Once the assistant generates a draft chunk of writing, the video explains how to further refine its skills through an iterative process. The initial AI attempt is edited and built upon through human input, enhancing areas like style, voice consistency and quality description.

Crucially, these edits are then fed back to the AI so it can analyze the changes and learn from them. Asking it to describe the differences made and quantify the improvements allows the model to solidify positive writing patterns.

By repeatedly providing edited samples as feedback, the AI progressively sharpens its performance in line with the preferred style and approach. This trains it over an ongoing collaboration centered around a specific project like a novel draft.

Benefits of Creating Your Own AI Assistant

Combining the training strategies covered above illustrates the advantage of cultivating a customized AI writing companion tuned to an individual author's creative process.

General AI tools accessible online tend to produce variable or unreliable results given their broad, unfocused training.
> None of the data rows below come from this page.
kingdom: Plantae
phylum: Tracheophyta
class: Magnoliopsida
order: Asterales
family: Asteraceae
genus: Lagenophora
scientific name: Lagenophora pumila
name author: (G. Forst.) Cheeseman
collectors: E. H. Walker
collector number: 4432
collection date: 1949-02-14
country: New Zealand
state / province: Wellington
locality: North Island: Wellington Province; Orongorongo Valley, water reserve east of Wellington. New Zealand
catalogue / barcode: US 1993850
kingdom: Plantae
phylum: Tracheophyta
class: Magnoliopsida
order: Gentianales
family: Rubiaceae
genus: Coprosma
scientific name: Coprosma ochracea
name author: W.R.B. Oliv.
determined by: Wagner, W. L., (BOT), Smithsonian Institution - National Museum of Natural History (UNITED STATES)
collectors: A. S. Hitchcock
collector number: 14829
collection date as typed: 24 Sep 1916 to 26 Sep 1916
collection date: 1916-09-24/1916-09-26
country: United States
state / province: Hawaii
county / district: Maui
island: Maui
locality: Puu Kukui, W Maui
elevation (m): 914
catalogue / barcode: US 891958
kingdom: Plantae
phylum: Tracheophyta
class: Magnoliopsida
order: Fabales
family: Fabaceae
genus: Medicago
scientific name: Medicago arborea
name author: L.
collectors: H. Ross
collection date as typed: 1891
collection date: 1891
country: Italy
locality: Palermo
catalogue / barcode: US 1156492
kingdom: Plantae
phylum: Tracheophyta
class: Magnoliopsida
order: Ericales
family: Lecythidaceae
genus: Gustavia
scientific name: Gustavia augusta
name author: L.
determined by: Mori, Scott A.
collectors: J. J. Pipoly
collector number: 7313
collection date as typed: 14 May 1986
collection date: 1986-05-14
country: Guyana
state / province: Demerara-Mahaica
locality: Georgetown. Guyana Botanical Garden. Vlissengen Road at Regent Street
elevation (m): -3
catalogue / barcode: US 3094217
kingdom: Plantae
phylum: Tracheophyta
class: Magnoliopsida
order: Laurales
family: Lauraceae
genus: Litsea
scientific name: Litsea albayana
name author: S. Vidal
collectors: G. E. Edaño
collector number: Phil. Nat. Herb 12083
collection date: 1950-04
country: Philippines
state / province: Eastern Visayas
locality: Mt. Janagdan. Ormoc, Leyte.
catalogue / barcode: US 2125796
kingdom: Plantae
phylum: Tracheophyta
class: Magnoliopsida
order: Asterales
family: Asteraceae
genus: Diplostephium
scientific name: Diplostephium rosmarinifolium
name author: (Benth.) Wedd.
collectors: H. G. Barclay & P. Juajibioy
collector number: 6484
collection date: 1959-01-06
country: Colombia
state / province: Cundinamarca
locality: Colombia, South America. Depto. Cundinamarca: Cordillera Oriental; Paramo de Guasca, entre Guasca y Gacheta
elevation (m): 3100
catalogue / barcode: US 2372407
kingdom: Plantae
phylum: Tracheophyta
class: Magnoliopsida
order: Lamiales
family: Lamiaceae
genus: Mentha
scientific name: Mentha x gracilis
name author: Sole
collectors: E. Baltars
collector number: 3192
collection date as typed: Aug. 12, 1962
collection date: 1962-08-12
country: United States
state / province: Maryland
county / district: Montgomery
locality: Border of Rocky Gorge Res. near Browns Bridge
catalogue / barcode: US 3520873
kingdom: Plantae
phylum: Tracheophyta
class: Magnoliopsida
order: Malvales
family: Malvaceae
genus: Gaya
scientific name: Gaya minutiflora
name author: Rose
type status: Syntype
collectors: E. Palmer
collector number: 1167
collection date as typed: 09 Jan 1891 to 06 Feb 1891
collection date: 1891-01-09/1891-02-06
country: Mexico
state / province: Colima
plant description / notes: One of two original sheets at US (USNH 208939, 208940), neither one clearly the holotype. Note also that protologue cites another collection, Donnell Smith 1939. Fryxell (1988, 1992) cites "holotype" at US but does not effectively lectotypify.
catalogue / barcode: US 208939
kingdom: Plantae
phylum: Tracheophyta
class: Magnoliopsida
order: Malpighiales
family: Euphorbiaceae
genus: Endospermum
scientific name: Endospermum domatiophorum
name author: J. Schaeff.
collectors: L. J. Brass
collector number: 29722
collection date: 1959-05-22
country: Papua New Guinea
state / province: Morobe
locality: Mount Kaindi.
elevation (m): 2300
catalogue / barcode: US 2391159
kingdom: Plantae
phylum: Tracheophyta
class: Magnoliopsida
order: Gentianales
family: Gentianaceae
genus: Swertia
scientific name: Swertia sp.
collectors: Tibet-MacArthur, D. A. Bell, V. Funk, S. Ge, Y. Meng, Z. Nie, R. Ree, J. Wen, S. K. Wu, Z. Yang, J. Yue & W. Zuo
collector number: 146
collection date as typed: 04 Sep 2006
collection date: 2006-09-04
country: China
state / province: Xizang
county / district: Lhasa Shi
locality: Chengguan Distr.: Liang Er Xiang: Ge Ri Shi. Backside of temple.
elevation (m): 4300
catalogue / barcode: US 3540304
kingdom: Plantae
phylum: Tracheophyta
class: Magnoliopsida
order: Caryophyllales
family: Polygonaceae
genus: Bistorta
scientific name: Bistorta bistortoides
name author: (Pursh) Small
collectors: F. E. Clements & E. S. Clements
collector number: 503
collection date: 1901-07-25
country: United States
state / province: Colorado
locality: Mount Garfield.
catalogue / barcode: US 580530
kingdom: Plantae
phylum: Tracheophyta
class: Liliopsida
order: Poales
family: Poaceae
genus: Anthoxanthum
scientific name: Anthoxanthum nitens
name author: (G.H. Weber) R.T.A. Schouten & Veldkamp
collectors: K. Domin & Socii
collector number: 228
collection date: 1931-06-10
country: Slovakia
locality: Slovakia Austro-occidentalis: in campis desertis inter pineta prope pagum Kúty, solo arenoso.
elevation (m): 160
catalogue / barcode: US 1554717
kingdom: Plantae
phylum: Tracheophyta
But by feeding your own writing samples, favorites passages, editing changes and metadata labels, a model can better assimilate your distinctive style.

The video promises that this level of personalization ensures writing beats or snippets that integrate smoothly within a unified story or book draft. The AI grows accustomed to your unique voice, tone, structure and other literary qualities through tailored learning.

Joining a Community to Stay Ahead of AI Writing Trends

Lastly, the transcript emphasizes the value of connecting with other writers actively experimenting with AI assistants. Especially given the rapid advancement of this technology, belonging to an engaged community provides multiple benefits.

You can exchange ideas and troubleshooting strategies with peers also navigating the learning process with AI writing tools. A diverse group exploring different specialized applications ensures exposure to a range of innovative techniques.

Together, members can identify emergent best practices for leveraging AI to enhance proficiency. This feeds collective progress that is so crucial amidst an complex, fast-changing technological landscape like artificial intelligence.

FAQ

Q: Why can't we just train an AI model on books we already have?
A: Training data needs metadata and organization into small chunks of text, which is very labor intensive.

Q: What is the ideal word count for prompts to AI?
A: 300-500 words tends to keep AI on track without overwhelming it.

Q: How can we improve an AI assistant's writing over time?
A: Provide edits and feedback so the AI can learn iteratively from your style.

Q: What are the benefits of training your own AI writing assistant?
A: You can customize it for your genre, voice, characters, and writing style.

Q: Why join a community focused on AI writing?
A: To collaborate, stay on top of new developments, and avoid being left behind as the technology advances.